I am the proud mother of a young man who has lots of promise and potential and also struggles with mental health concerns. I have seen over and over again the ways that an inadequate mental health system has failed him, and where law enforcement has stepped in to do a job they should not be doing.
This year, New Yorkers asked the mayor and City Council to recognize that public safety does not come from law enforcement—it comes from making sure people have resources to meet their needs. We asked them to pass a budget based on that vision of public safety, and they failed us.
The budget approved last week exempted police from the hiring freeze behind applied to other city agencies, while cutting funding for developing supportive housing, and for other crucial human services. The approved budget also shows the mayor’s plans to continue the failed system of using police to respond to people experiencing mental health crises. That arrangement has terrorized my family, and countless others.
On August 25th last year, my son was experiencing a mental health crisis, and I called 911 to ask for medical attention. When I saw police officers arrive along with emergency medical services, I was concerned. I know the tragic stories of parents who have called for help during times of crisis, only to have NYPD show up and murder their sons. Because I have learned from those tragedies and those parents’ organizing, I refused to let the police enter the house. Thankfully, my son was actually calm by the time they arrived. But the police insisted that they still needed to take my son in. My son then heard me pleading with the police as they pinned me to the ground and arrested me, and so they could enter the house. The police then grabbed my son by his neck and dragged him out of the apartment. I was held at the 103rd Precinct overnight, and charged by the Queens District Attorney with obstructing governmental administration. After six months of pressuring me to take a plea, Melinda Katz finally dropped the charges.
Though August 25th was a day I will never forget, it was not the start of my son’s interaction with the criminal justice system. Instead of offering resources to the young people in my neighborhood, the city has offered policing, which led to my son getting arrested, pressured into a plea deal, put on probation, and arrested again by overzealous police for a crime he did not commit. Because he was on probation, he was immediately remanded to “the Boat”—a miserable jail barge in the Bronx where he was left to sleep on the floor in the intake area for three days. Never once through this process was he offered the competent trauma-informed care that could actually keep him healthy and stable. Instead, he was subjected to arrest and incarceration, and is only more traumatized today.
This spring, on WNYC, the mayor defended his choice to involve NYPD in enforcing social distancing by saying that “the NYPD is in every neighborhood…there’s no parallel in other agencies of that kind of reach and that ability to be present.” That is exactly the problem. Because the mayor, and mayors and governors and other electeds before him, have for so long failed to adequately fund the public health systems and social service infrastructure that should have a far greater capacity and presence than the NYPD, we are left to rely on law enforcement to respond to challenges they will never be equipped to address. New Yorkers have seen the devastating and sometimes deadly consequences of that approach, but the mayor chose to double down on that strategy.
My family—and families like mine all over this city—deserve to be able to call for help and actually get it. My son deserved a school system that offered him counselors and services to respond to behaviors that stemmed from trauma. When my son has a mental health crisis now, I go out to sleep in my car, because a call for help could involve the NYPD, and I can’t risk that.
As New Yorkers recover from the trauma of COVID-19, we could have focused our resources on strengthening our social safety net. Instead, the mayor plans to offer our communities more of the same. Somehow, it seems that our elected officials still haven’t really heard us, but we’ll continue organizing until they do, and until our communities get the investments and resources we’ve always deserved.
Peggy Herrera is an advocate for mental health treatment, a member of JustLeadershipUSA, a leader in the #CLOSErikers – #buildCOMMUNITIES campaign, and a counselor for justice-involved youth.
2 thoughts on “Opinion: NYC’s Budget Does Not Make Policing Safer for those with Mental Illness”
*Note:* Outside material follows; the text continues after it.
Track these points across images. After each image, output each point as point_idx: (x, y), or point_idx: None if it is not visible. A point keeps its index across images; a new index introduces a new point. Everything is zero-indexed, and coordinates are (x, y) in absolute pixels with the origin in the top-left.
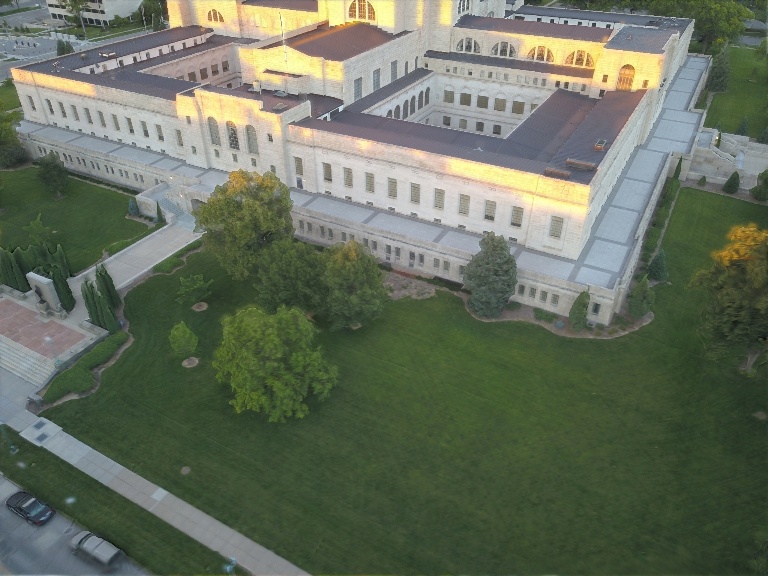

This is great. What you are asking is so needed and there are many of us advocates out here that will certainly take a stand for, Response to Mental Health Crisis by those who are equipped to deal with those who need help. Not
encounters with the police, Not incarceration, not Mental Health wards. We need alternative intervention and prevention; community intervention by; Peers, Social Workers, Psycholigists. We need; Respite sites and Housing (not shelters), Educational Programs, Back to work initiatives. This will build up communities. Not tare them down.
This is an extremely powerful and moving piece. I know firsthand the experience of being forced to deal with the police when I was experiencing a psychotic episode in my apartment in Brooklyn 2 years ago. For a person who lives with mental illness, seeing cops enter her apartment in the very midst of being delusional was traumatic on so many levels.
I still cry when I reflect back and share my experience. I am a peer specialist and I have extreme empathy for all of us “crazy people.” We deserve to be treated with respect and dignity, not be traumatized at the hands of a police force that has no idea what to do with a person who is experiencing a psychotic event. But then again, no human being, regardless of whether they live with a mental illness or not, deserves to be traumatized by cops. It is grossly unfair and an inherent betrayal of the civil society that the US is supposed to embody (but unfortunately fails on so many levels).